Unable to bulk import a list of urls

I'm on the Zotero linux desktop client and I'm pulling my hair out trying to make this work. Basically all I want to do is import a list of urls into Zotero and have the metadata pulled from the page and a snapshot saved. If I drag and drop a bookmark from firefox this works perfectly.

The problem is that if I drag multiple items weird things start happening. All bookmarks have the same title, it only imports 1 and there's no title, or nothing happens and drag and drop is disabled until I exit the application.

I tried saving my url as a .html file and importing it, but Zotero didn't treat it as a webpage. I built an ris file by hand and imported that, but no metadata was pulled and no snapshot created. I looked for the "Add Webpage" option in the menu but there's no entry.

Is there any way to pull in a list of urls?
  • edited 6 days ago
    This isn't a supported option, for a number of reasons.

    You're really meant to add URLs from the browser, since those use your existing cookie state, including web-based proxy access and other site logins. While Zotero has the ability to save directly from URLs (which would be roughly equivalent to what you'd get when you save on zotero.org, barring IP-based subscription access), the results might not be as good, so it's not something we encourage when you have the Zotero Connector available.

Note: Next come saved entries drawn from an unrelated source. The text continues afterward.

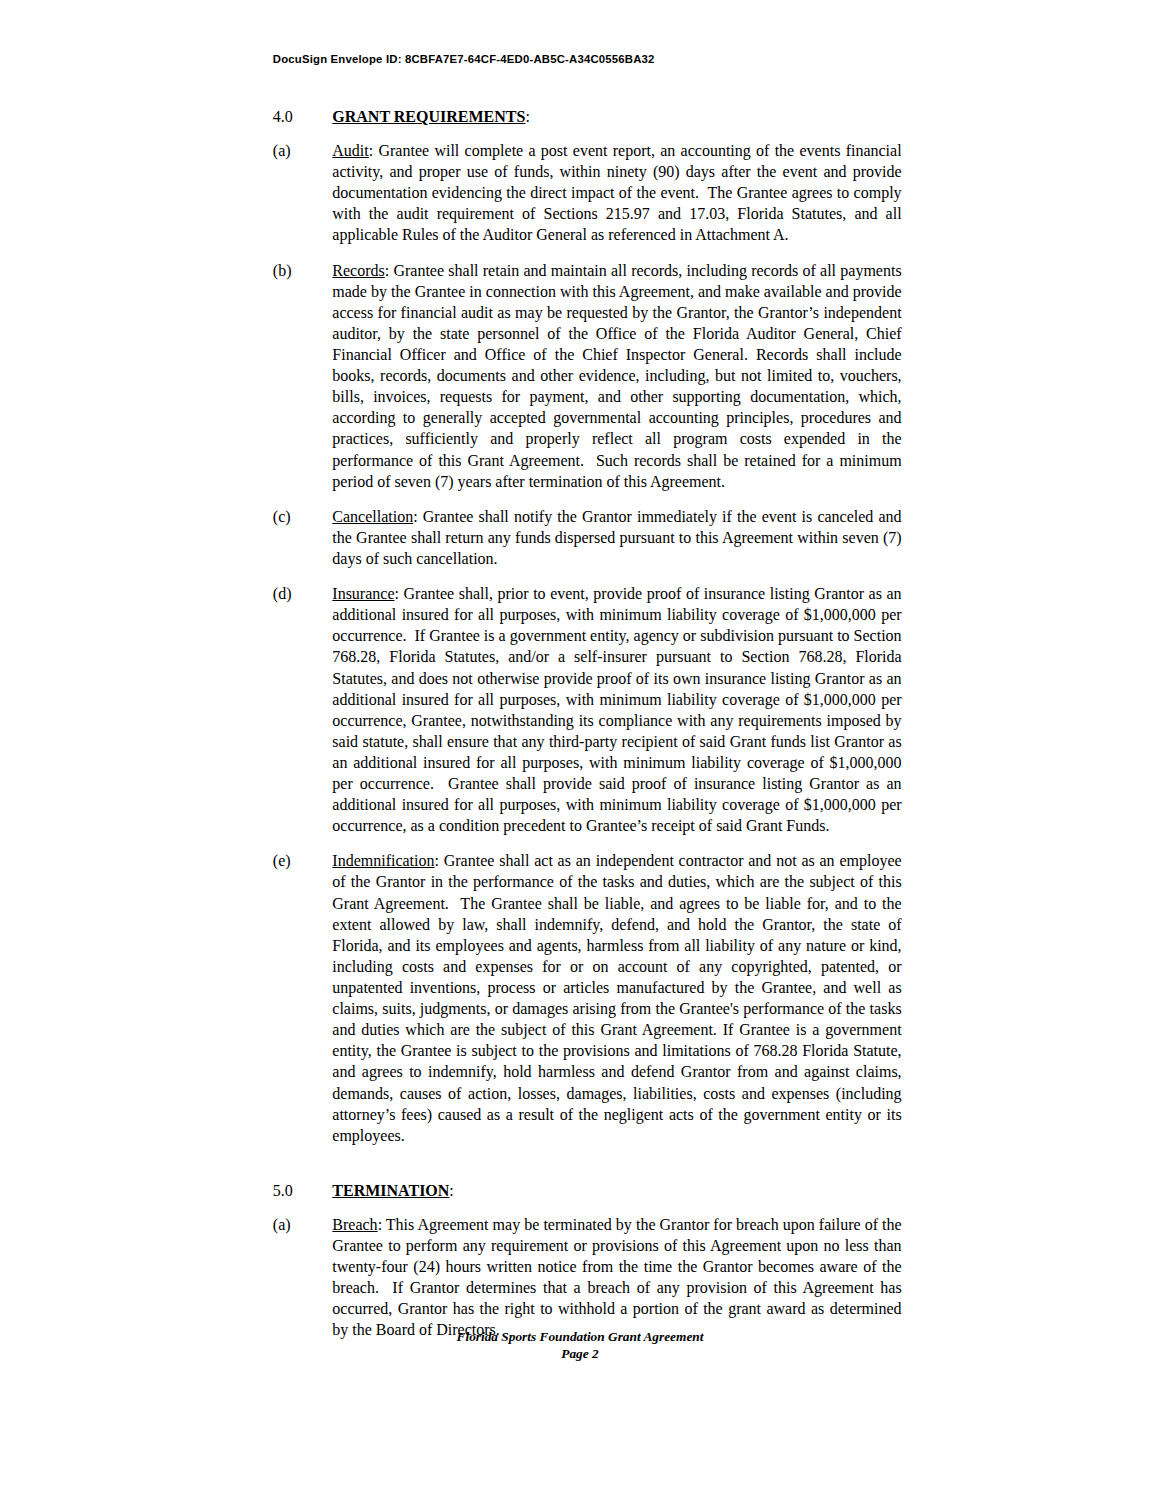DocuSign Envelope ID: 8CBFA7E7-64CF-4ED0-AB5C-A34C0556BA32
4.0 GRANT REQUIREMENTS:
(a) Audit: Grantee will complete a post event report, an accounting of the events financial activity, and proper use of funds, within ninety (90) days after the event and provide documentation evidencing the direct impact of the event. The Grantee agrees to comply with the audit requirement of Sections 215.97 and 17.03, Florida Statutes, and all applicable Rules of the Auditor General as referenced in Attachment A.
(b) Records: Grantee shall retain and maintain all records, including records of all payments made by the Grantee in connection with this Agreement, and make available and provide access for financial audit as may be requested by the Grantor, the Grantor’s independent auditor, by the state personnel of the Office of the Florida Auditor General, Chief Financial Officer and Office of the Chief Inspector General. Records shall include books, records, documents and other evidence, including, but not limited to, vouchers, bills, invoices, requests for payment, and other supporting documentation, which, according to generally accepted governmental accounting principles, procedures and practices, sufficiently and properly reflect all program costs expended in the performance of this Grant Agreement. Such records shall be retained for a minimum period of seven (7) years after termination of this Agreement.
(c) Cancellation: Grantee shall notify the Grantor immediately if the event is canceled and the Grantee shall return any funds dispersed pursuant to this Agreement within seven (7) days of such cancellation.
(d) Insurance: Grantee shall, prior to event, provide proof of insurance listing Grantor as an additional insured for all purposes, with minimum liability coverage of $1,000,000 per occurrence. If Grantee is a government entity, agency or subdivision pursuant to Section 768.28, Florida Statutes, and/or a self-insurer pursuant to Section 768.28, Florida Statutes, and does not otherwise provide proof of its own insurance listing Grantor as an additional insured for all purposes, with minimum liability coverage of $1,000,000 per occurrence, Grantee, notwithstanding its compliance with any requirements imposed by said statute, shall ensure that any third-party recipient of said Grant funds list Grantor as an additional insured for all purposes, with minimum liability coverage of $1,000,000 per occurrence. Grantee shall provide said proof of insurance listing Grantor as an additional insured for all purposes, with minimum liability coverage of $1,000,000 per occurrence, as a condition precedent to Grantee’s receipt of said Grant Funds.
(e) Indemnification: Grantee shall act as an independent contractor and not as an employee of the Grantor in the performance of the tasks and duties, which are the subject of this Grant Agreement. The Grantee shall be liable, and agrees to be liable for, and to the extent allowed by law, shall indemnify, defend, and hold the Grantor, the state of Florida, and its employees and agents, harmless from all liability of any nature or kind, including costs and expenses for or on account of any copyrighted, patented, or unpatented inventions, process or articles manufactured by the Grantee, and well as claims, suits, judgments, or damages arising from the Grantee's performance of the tasks and duties which are the subject of this Grant Agreement. If Grantee is a government entity, the Grantee is subject to the provisions and limitations of 768.28 Florida Statute, and agrees to indemnify, hold harmless and defend Grantor from and against claims, demands, causes of action, losses, damages, liabilities, costs and expenses (including attorney’s fees) caused as a result of the negligent acts of the government entity or its employees.
5.0 TERMINATION:
(a) Breach: This Agreement may be terminated by the Grantor for breach upon failure of the Grantee to perform any requirement or provisions of this Agreement upon no less than twenty-four (24) hours written notice from the time the Grantor becomes aware of the breach. If Grantor determines that a breach of any provision of this Agreement has occurred, Grantor has the right to withhold a portion of the grant award as determined by the Board of Directors.
Florida Sports Foundation Grant Agreement
Page 2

    This is the reason you can't, say, paste a list of URLs into Add Item by Identifier the way you can paste in a list of DOIs (which itself has the downside of not using any web-based proxy you have to download PDFs, though it will use an IP-based proxy). We could consider adding that for cases like yours, but I'd be concerned that some people might start to add individual URLs that way instead of loading them in the browser, which wouldn't be ideal.
    If I drag and drop a bookmark from firefox this works perfectly.
    It doesn't, actually. Dragging a URL will create a webpage item, but it won't run translation on the page to grab metadata. I'll fix that, but for the reasons above, it's still not really a recommended workflow.

    That aside, dragging multiple URLs just seems to be poorly implemented across various browsers and applications. It's possible we could make that work from some browsers, but I'm not sure we could make it work reliably.
    I looked for the "Add Webpage" option in the menu but there's no entry.
    Because you're not meant to add webpages by hand. See the note here:

    https://www.zotero.org/support/getting_stuff_into_your_library#manually_adding_items

    That said, if you really want to do this, you can save a newline-separated list of URLs to a text file, open Tools → Developer → Run JavaScript, and run this code, after adjusting the path on the first line:

    var path = '/home/username/Desktop/urls.txt';
    var urls = Zotero.File.getContents(path).split('\n').map(url => url);
    await Zotero.HTTP.processDocuments(
    urls,
    async function (doc) {
    var translate = new Zotero.Translate.Web();
    translate.setDocument(doc);
    var translators = await translate.getTranslators();
    if (translators.length) {
    translate.setTranslator(translators[0]);
    try {
    await translate.translate();
    return;
    }
    catch (e) {}
    }
    await ZoteroPane.addItemFromDocument(doc);
    }
    )


    This won't load JavaScript on the page before trying to save, so some pages might not save properly. (There's a way to do that, but it's more complicated and much slower.)
  • Thanks for the detailed explanation of what's happening here. My use case is that I have about 3000 web pages that I want to store in Zotero. None of them are paywalled or anything so I just want to save the raw page itself. It seems like this would be a pretty common workflow but maybe I'm missing something? I can't go to each of the 3000 pages individually in Firefox and manually save them.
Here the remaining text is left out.